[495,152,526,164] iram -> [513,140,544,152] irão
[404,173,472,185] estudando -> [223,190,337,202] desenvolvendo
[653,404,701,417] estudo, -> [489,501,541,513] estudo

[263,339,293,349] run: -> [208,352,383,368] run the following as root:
==
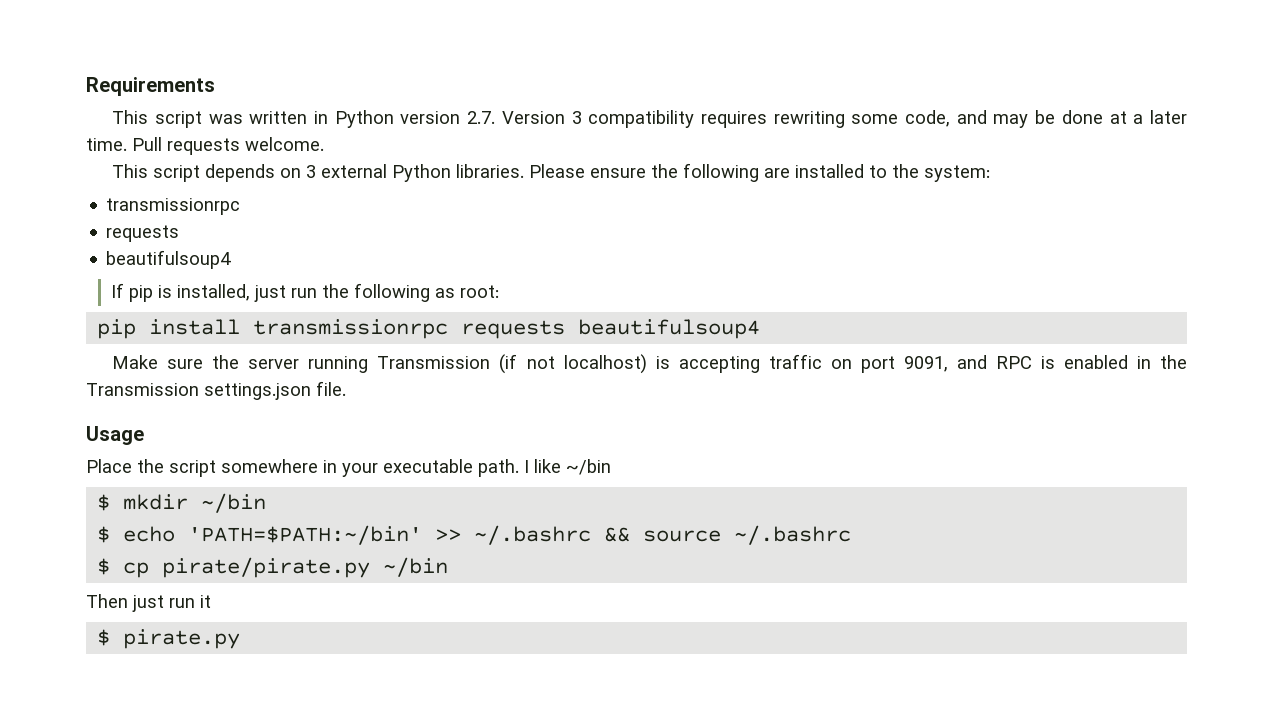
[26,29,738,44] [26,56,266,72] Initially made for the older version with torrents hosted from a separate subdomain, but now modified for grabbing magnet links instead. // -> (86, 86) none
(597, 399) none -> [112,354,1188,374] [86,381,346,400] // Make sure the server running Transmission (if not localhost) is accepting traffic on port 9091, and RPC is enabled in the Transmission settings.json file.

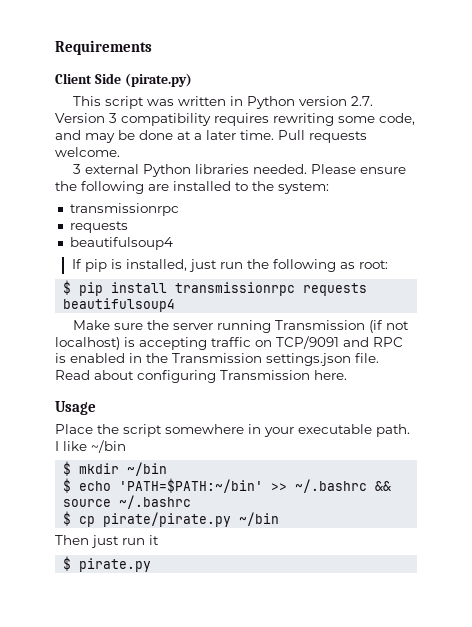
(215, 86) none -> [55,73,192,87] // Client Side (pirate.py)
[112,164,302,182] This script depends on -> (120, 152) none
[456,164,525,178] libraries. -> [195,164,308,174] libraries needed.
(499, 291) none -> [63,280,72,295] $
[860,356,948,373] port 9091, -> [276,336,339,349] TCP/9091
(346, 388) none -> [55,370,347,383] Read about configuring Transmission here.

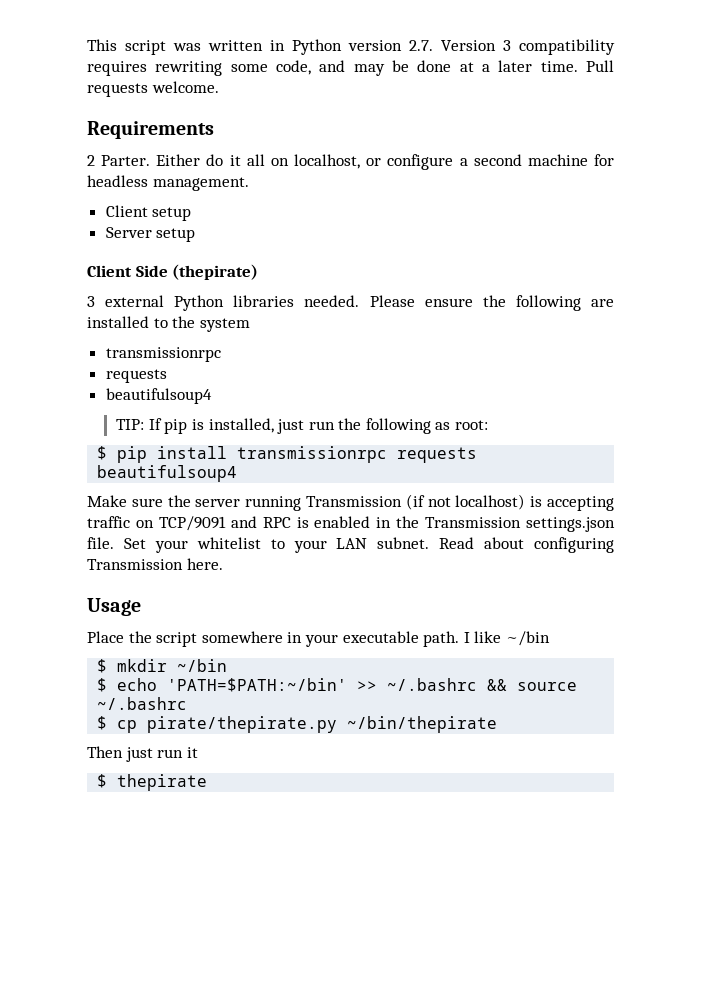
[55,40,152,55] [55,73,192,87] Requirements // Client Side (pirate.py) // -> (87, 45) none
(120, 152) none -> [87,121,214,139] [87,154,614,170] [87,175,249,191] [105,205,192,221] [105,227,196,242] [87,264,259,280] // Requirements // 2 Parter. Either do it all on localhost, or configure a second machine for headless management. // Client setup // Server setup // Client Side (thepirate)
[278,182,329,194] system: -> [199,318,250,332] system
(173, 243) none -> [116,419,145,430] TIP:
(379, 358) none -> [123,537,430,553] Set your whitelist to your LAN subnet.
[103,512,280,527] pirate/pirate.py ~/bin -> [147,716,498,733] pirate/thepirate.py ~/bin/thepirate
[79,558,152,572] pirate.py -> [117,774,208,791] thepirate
...
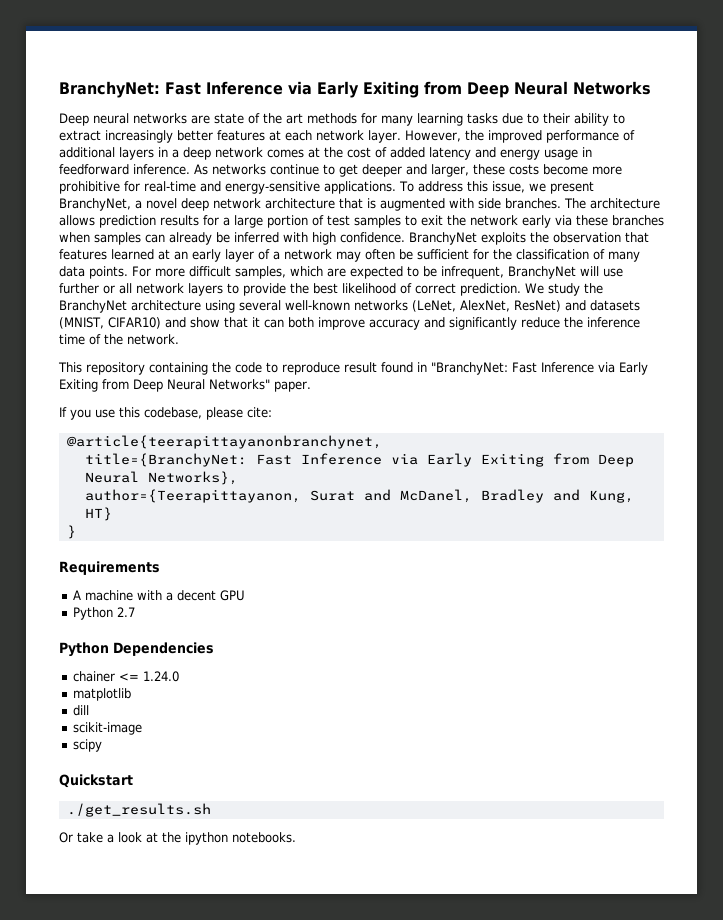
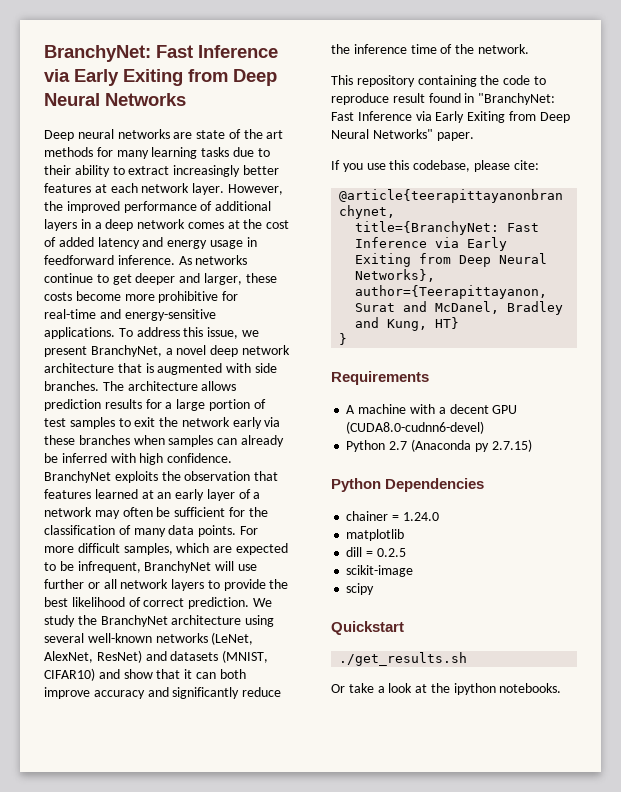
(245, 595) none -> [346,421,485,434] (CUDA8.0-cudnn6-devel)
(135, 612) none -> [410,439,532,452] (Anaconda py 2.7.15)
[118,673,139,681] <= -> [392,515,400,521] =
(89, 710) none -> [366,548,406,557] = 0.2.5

** Instructions to follow **
Restate word for word only the lines above from the line containing "[495,152,526,164] iram ->" to the line containing "[263,339,293,349] run: ->", both of them included.

** Task output **
[495,152,526,164] iram -> [513,140,544,152] irão
[404,173,472,185] estudando -> [223,190,337,202] desenvolvendo
[653,404,701,417] estudo, -> [489,501,541,513] estudo

[263,339,293,349] run: -> [208,352,383,368] run the following as root:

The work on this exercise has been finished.